The test method was a shield tube test method. Test Example 1 2 ml of a frozen composition consisting of a mixture of 10% by weight of dichlorotrifluoroethane (R123a) as a refrigerant and 90% by weight of diethylene glycol methyl ether as an absorbent was mixed with each of the various phosphorous esters shown in the stabilizer column of Table 1. 1% by weight was added, and a steel piece (SPCC) and a copper piece were made to coexist separately in the mixed solution, and the mixture was degassed and sealed in a 3 ml ampoule tube.
Heated at 200°C for 240 hours. Next, the colored state of the heated mixture was observed with the naked eye, and the state of decomposition of dichlorotrifluoroethane was investigated by measuring the amount of chlorine ions (C ^- ) in the total amount of the mixture. The results are shown in Table 1. Note that the mixed solution before the test is colorless and transparent.

[Table] Test Example 2 2 ml of a frozen composition consisting of a mixture of 10% by weight of dichlorotrifluoroethane (R123a) as a refrigerant and 90% by weight of triethylene glycol dimethyl ether as an absorbent was mixed with various substances listed in the stabilizer column of Table 2. 1% by weight of each phosphoric acid ester was added, and a steel piece (SPCC) and a copper piece were made to coexist separately in the mixed solution, and the mixture was degassed and sealed in a 3 ml ampoule tube. After heating under the same conditions, the colored state and amount of chlorine ions of the mixed solution were observed and measured in the same manner. The results are shown in Table 2.

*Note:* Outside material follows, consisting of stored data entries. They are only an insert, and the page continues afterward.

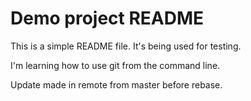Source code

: 
# Demo project README

This is a simple README file.
It's being used for testing.

I'm learning how to use git from the command line.

Update made in remote from master before rebase.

[Table] As is clear from the results in Tables 1 and 2,
The above frozen composition without the addition of stabilizers is decomposed by heating in the coexistence of steel or copper, and the decomposition products are C ^-
The amount of C formed increased considerably, and the solution was also colored black or pale red. However, in all of the frozen compositions containing phosphite esters, the amount ^of C produced was very small, and the solution was also colored. It was confirmed that this rarely occurs. Therefore, it has been found that phosphite esters have an extremely significant effect as a stabilizer against thermal decomposition of a refrigeration composition using dichlorotrifluoroethane as a refrigerant and a glycol ether organic solvent as an absorbent. In addition, qualitative tests were conducted using tetraethylene glycol as the glycol ether organic solvent and phosphite esters other than those tested in the above test examples, but it was confirmed that they both had the same effect. Ta. The refrigeration composition of the present invention can also be used in a heat pump cycle, which uses the same refrigeration cycle as described above, and is structured into a system in which an evaporator absorbs heat from the outside air and a condenser or absorber releases heat indoors. That side can be applied.

Claims (1)

[Scope of Claims] 1. An absorption refrigerator characterized in that a phosphite ester is added as a stabilizer to a refrigeration composition containing dichlorotrifluoroethane as a refrigerant and a glycol ether organic solvent as an absorbent. Frozen composition for use. 2. The refrigeration composition for an absorption refrigerator according to claim 1, wherein the glycol ether organic solvent is one or a mixture of two or more selected from diethylene glycol dimethyl ether, triethylene glycol dimethyl ether, and tetraethylene glycol dimethyl ether. thing. 3. The refrigeration composition for an absorption refrigerator according to claim 1 or 2, wherein the amount of phosphite added is 0.1 to 5% by weight based on the refrigeration composition.